▶ _Dataset items_
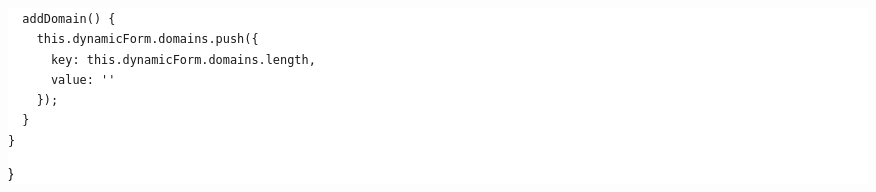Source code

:       addDomain() {
        this.dynamicForm.domains.push({
          key: this.dynamicForm.domains.length,
          value: ''
        });
      }
    }
  }
</script>

<style>
  .demo-form.demo-en-US {
    .el-select .el-input {
      width: 360px;
    }
    .el-form {
      width: 480px;
    }

    .line {
      text-align: center;
    }

    .el-checkbox-group {
      width: 320px;
      margin: 0;
      padding: 0;
      list-style: none;

      &:after,&:before {
        content: ' ';
        display: table;
      }
      &:after {
        clear: both;
        visibility: hidden;
        font-size: 0;
        height: 0;
      }

      .el-checkbox {
        float: left;
        width: 160px;
        padding-right: 20px;
        margin: 0;
        padding: 0;

        + .el-checkbox {
          margin-left: 0;
        }
      }
    }
    .demo-form-normal {
      width: 480px;
    }
    .demo-form-inline {
      .el-input {
        width: 150px;
      }
      > * {
        margin-right: 10px;
      }
    }
    .demo-form-stacked {
      width: 270px;
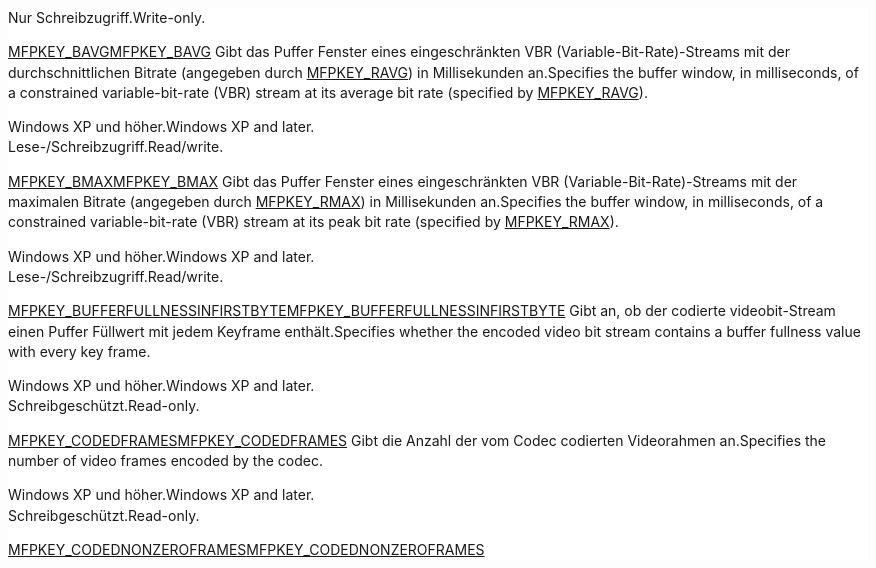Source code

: <span data-ttu-id="935c7-134">Nur Schreibzugriff.</span><span class="sxs-lookup"><span data-stu-id="935c7-134">Write-only.</span></span><br />
</dl></td>
</tr>
<tr class="even">
<td><span data-ttu-id="935c7-135"><a href="mfpkey-bavgproperty.md">MFPKEY_BAVG</a></span><span class="sxs-lookup"><span data-stu-id="935c7-135"><a href="mfpkey-bavgproperty.md">MFPKEY_BAVG</a></span></span></td>
<td><span data-ttu-id="935c7-136">Gibt das Puffer Fenster eines eingeschränkten VBR (Variable-Bit-Rate)-Streams mit der durchschnittlichen Bitrate (angegeben durch <a href="mfpkey-ravgproperty.md">MFPKEY_RAVG</a>) in Millisekunden an.</span><span class="sxs-lookup"><span data-stu-id="935c7-136">Specifies the buffer window, in milliseconds, of a constrained variable-bit-rate (VBR) stream at its average bit rate (specified by <a href="mfpkey-ravgproperty.md">MFPKEY_RAVG</a>).</span></span><br/> <dl> <span data-ttu-id="935c7-137">Windows XP und höher.</span><span class="sxs-lookup"><span data-stu-id="935c7-137">Windows XP and later.</span></span><br />
<span data-ttu-id="935c7-138">Lese-/Schreibzugriff.</span><span class="sxs-lookup"><span data-stu-id="935c7-138">Read/write.</span></span><br />
</dl></td>
</tr>
<tr class="odd">
<td><span data-ttu-id="935c7-139"><a href="mfpkey-bmaxproperty.md">MFPKEY_BMAX</a></span><span class="sxs-lookup"><span data-stu-id="935c7-139"><a href="mfpkey-bmaxproperty.md">MFPKEY_BMAX</a></span></span></td>
<td><span data-ttu-id="935c7-140">Gibt das Puffer Fenster eines eingeschränkten VBR (Variable-Bit-Rate)-Streams mit der maximalen Bitrate (angegeben durch <a href="mfpkey-rmaxproperty.md">MFPKEY_RMAX</a>) in Millisekunden an.</span><span class="sxs-lookup"><span data-stu-id="935c7-140">Specifies the buffer window, in milliseconds, of a constrained variable-bit-rate (VBR) stream at its peak bit rate (specified by <a href="mfpkey-rmaxproperty.md">MFPKEY_RMAX</a>).</span></span><br/> <dl> <span data-ttu-id="935c7-141">Windows XP und höher.</span><span class="sxs-lookup"><span data-stu-id="935c7-141">Windows XP and later.</span></span><br />
<span data-ttu-id="935c7-142">Lese-/Schreibzugriff.</span><span class="sxs-lookup"><span data-stu-id="935c7-142">Read/write.</span></span><br />
</dl></td>
</tr>
<tr class="even">
<td><span data-ttu-id="935c7-143"><a href="mfpkey-bufferfullnessinfirstbyteproperty.md">MFPKEY_BUFFERFULLNESSINFIRSTBYTE</a></span><span class="sxs-lookup"><span data-stu-id="935c7-143"><a href="mfpkey-bufferfullnessinfirstbyteproperty.md">MFPKEY_BUFFERFULLNESSINFIRSTBYTE</a></span></span></td>
<td><span data-ttu-id="935c7-144">Gibt an, ob der codierte videobit-Stream einen Puffer Füllwert mit jedem Keyframe enthält.</span><span class="sxs-lookup"><span data-stu-id="935c7-144">Specifies whether the encoded video bit stream contains a buffer fullness value with every key frame.</span></span><br/> <dl> <span data-ttu-id="935c7-145">Windows XP und höher.</span><span class="sxs-lookup"><span data-stu-id="935c7-145">Windows XP and later.</span></span><br />
<span data-ttu-id="935c7-146">Schreibgeschützt.</span><span class="sxs-lookup"><span data-stu-id="935c7-146">Read-only.</span></span><br />
</dl></td>
</tr>
<tr class="odd">
<td><span data-ttu-id="935c7-147"><a href="mfpkey-codedframesproperty.md">MFPKEY_CODEDFRAMES</a></span><span class="sxs-lookup"><span data-stu-id="935c7-147"><a href="mfpkey-codedframesproperty.md">MFPKEY_CODEDFRAMES</a></span></span></td>
<td><span data-ttu-id="935c7-148">Gibt die Anzahl der vom Codec codierten Videorahmen an.</span><span class="sxs-lookup"><span data-stu-id="935c7-148">Specifies the number of video frames encoded by the codec.</span></span><br/> <dl> <span data-ttu-id="935c7-149">Windows XP und höher.</span><span class="sxs-lookup"><span data-stu-id="935c7-149">Windows XP and later.</span></span><br />
<span data-ttu-id="935c7-150">Schreibgeschützt.</span><span class="sxs-lookup"><span data-stu-id="935c7-150">Read-only.</span></span><br />
</dl></td>
</tr>
<tr class="even">
<td><span data-ttu-id="935c7-151"><a href="mfpkey-codednonzeroframesproperty.md">MFPKEY_CODEDNONZEROFRAMES</a></span><span class="sxs-lookup"><span data-stu-id="935c7-151"><a href="mfpkey-codednonzeroframesproperty.md">MFPKEY_CODEDNONZEROFRAMES</a></span></span></td>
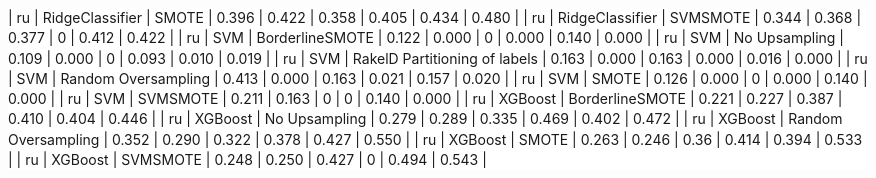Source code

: | ru         | RidgeClassifier                 | SMOTE                         |   0.396 | 0.422                       |                   0.358 | 0.405                    | 0.434                                     | 0.480      |
| ru         | RidgeClassifier                 | SVMSMOTE                      |   0.344 | 0.368                       |                   0.377 | 0                        | 0.412                                     | 0.422      |
| ru         | SVM                             | BorderlineSMOTE               |   0.122 | 0.000                       |                   0     | 0.000                    | 0.140                                     | 0.000      |
| ru         | SVM                             | No Upsampling                 |   0.109 | 0.000                       |                   0     | 0.093                    | 0.010                                     | 0.019      |
| ru         | SVM                             | RakelD Partitioning of labels |   0.163 | 0.000                       |                   0.163 | 0.000                    | 0.016                                     | 0.000      |
| ru         | SVM                             | Random Oversampling           |   0.413 | 0.000                       |                   0.163 | 0.021                    | 0.157                                     | 0.020      |
| ru         | SVM                             | SMOTE                         |   0.126 | 0.000                       |                   0     | 0.000                    | 0.140                                     | 0.000      |
| ru         | SVM                             | SVMSMOTE                      |   0.211 | 0.163                       |                   0     | 0                        | 0.140                                     | 0.000      |
| ru         | XGBoost                         | BorderlineSMOTE               |   0.221 | 0.227                       |                   0.387 | 0.410                    | 0.404                                     | 0.446      |
| ru         | XGBoost                         | No Upsampling                 |   0.279 | 0.289                       |                   0.335 | 0.469                    | 0.402                                     | 0.472      |
| ru         | XGBoost                         | Random Oversampling           |   0.352 | 0.290                       |                   0.322 | 0.378                    | 0.427                                     | 0.550      |
| ru         | XGBoost                         | SMOTE                         |   0.263 | 0.246                       |                   0.36  | 0.414                    | 0.394                                     | 0.533      |
| ru         | XGBoost                         | SVMSMOTE                      |   0.248 | 0.250                       |                   0.427 | 0                        | 0.494                                     | 0.543      |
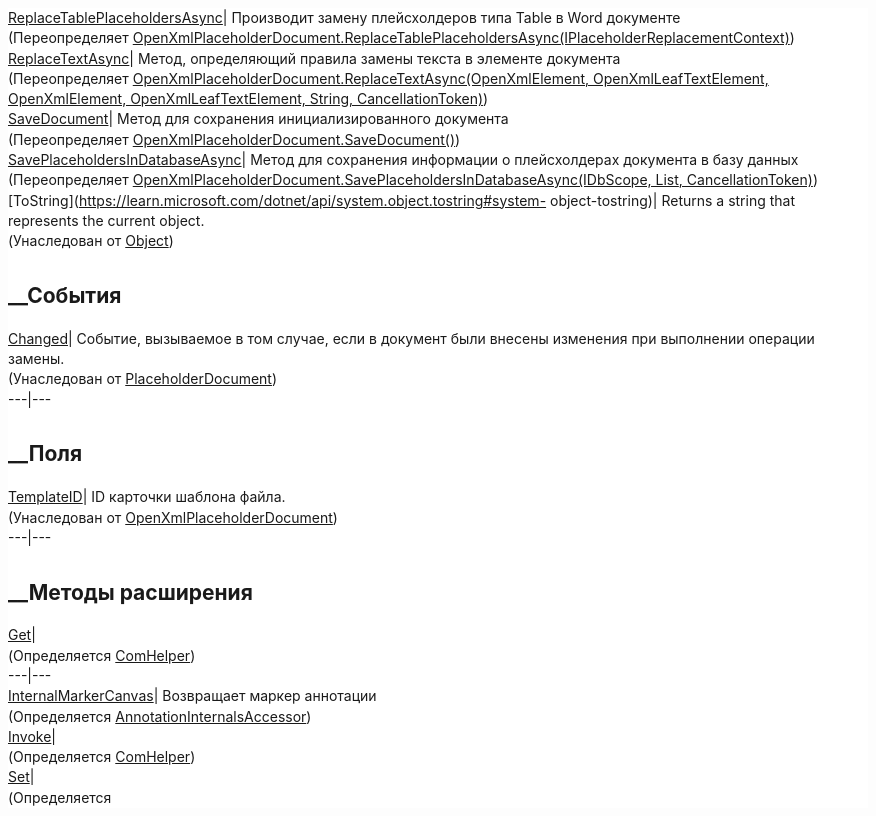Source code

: [ReplaceTablePlaceholdersAsync](M_Tessa_Extensions_Default_Server_Cards_WordPlaceholderDocument_ReplaceTablePlaceholdersAsync.htm)|
Производит замену плейсхолдеров типа Table в Word документе  
(Переопределяет
[OpenXmlPlaceholderDocument.ReplaceTablePlaceholdersAsync(IPlaceholderReplacementContext)](M_Tessa_Extensions_Default_Server_Cards_OpenXmlPlaceholderDocument_ReplaceTablePlaceholdersAsync.htm))  
[ReplaceTextAsync](M_Tessa_Extensions_Default_Server_Cards_WordPlaceholderDocument_ReplaceTextAsync.htm)|
Метод, определяющий правила замены текста в элементе документа  
(Переопределяет [OpenXmlPlaceholderDocument.ReplaceTextAsync(OpenXmlElement,
OpenXmlLeafTextElement, OpenXmlElement, OpenXmlLeafTextElement, String,
CancellationToken)](M_Tessa_Extensions_Default_Server_Cards_OpenXmlPlaceholderDocument_ReplaceTextAsync.htm))  
[SaveDocument](M_Tessa_Extensions_Default_Server_Cards_WordPlaceholderDocument_SaveDocument.htm)|
Метод для сохранения инициализированного документа  
(Переопределяет
[OpenXmlPlaceholderDocument.SaveDocument()](M_Tessa_Extensions_Default_Server_Cards_OpenXmlPlaceholderDocument_SaveDocument.htm))  
[SavePlaceholdersInDatabaseAsync](M_Tessa_Extensions_Default_Server_Cards_WordPlaceholderDocument_SavePlaceholdersInDatabaseAsync.htm)|
Метод для сохранения информации о плейсхолдерах документа в базу данных  
(Переопределяет
[OpenXmlPlaceholderDocument.SavePlaceholdersInDatabaseAsync(IDbScope,
List<IPlaceholderText>,
CancellationToken)](M_Tessa_Extensions_Default_Server_Cards_OpenXmlPlaceholderDocument_SavePlaceholdersInDatabaseAsync.htm))  
[ToString](https://learn.microsoft.com/dotnet/api/system.object.tostring#system-
object-tostring)| Returns a string that represents the current object.  
(Унаследован от
[Object](https://learn.microsoft.com/dotnet/api/system.object))  
##  __События
[Changed](E_Tessa_Platform_Placeholders_PlaceholderDocument_Changed.htm)|
Событие, вызываемое в том случае, если в документ были внесены изменения при
выполнении операции замены.  
(Унаследован от
[PlaceholderDocument](T_Tessa_Platform_Placeholders_PlaceholderDocument.htm))  
---|---  
##  __Поля
[TemplateID](F_Tessa_Extensions_Default_Server_Cards_OpenXmlPlaceholderDocument_TemplateID.htm)|
ID карточки шаблона файла.  
(Унаследован от
[OpenXmlPlaceholderDocument](T_Tessa_Extensions_Default_Server_Cards_OpenXmlPlaceholderDocument.htm))  
---|---  
##  __Методы расширения
[Get](M_Tessa_Extensions_Default_Client_EDS_ComHelper_Get.htm)|  
(Определяется
[ComHelper](T_Tessa_Extensions_Default_Client_EDS_ComHelper.htm))  
---|---  
[InternalMarkerCanvas](M_Tessa_UI_Views_Charting_Annotations_AnnotationInternalsAccessor_InternalMarkerCanvas.htm)|
Возвращает маркер аннотации  
(Определяется
[AnnotationInternalsAccessor](T_Tessa_UI_Views_Charting_Annotations_AnnotationInternalsAccessor.htm))  
[Invoke](M_Tessa_Extensions_Default_Client_EDS_ComHelper_Invoke.htm)|  
(Определяется
[ComHelper](T_Tessa_Extensions_Default_Client_EDS_ComHelper.htm))  
[Set](M_Tessa_Extensions_Default_Client_EDS_ComHelper_Set.htm)|  
(Определяется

▶ _The problem_
Using the records above, copy each line that contains "ReplaceTablePlaceholdersAsync".

▶ _Result of this task_
: [ReplaceTablePlaceholdersAsync](M_Tessa_Extensions_Default_Server_Cards_WordPlaceholderDocument_ReplaceTablePlaceholdersAsync.htm)|
[OpenXmlPlaceholderDocument.ReplaceTablePlaceholdersAsync(IPlaceholderReplacementContext)](M_Tessa_Extensions_Default_Server_Cards_OpenXmlPlaceholderDocument_ReplaceTablePlaceholdersAsync.htm))  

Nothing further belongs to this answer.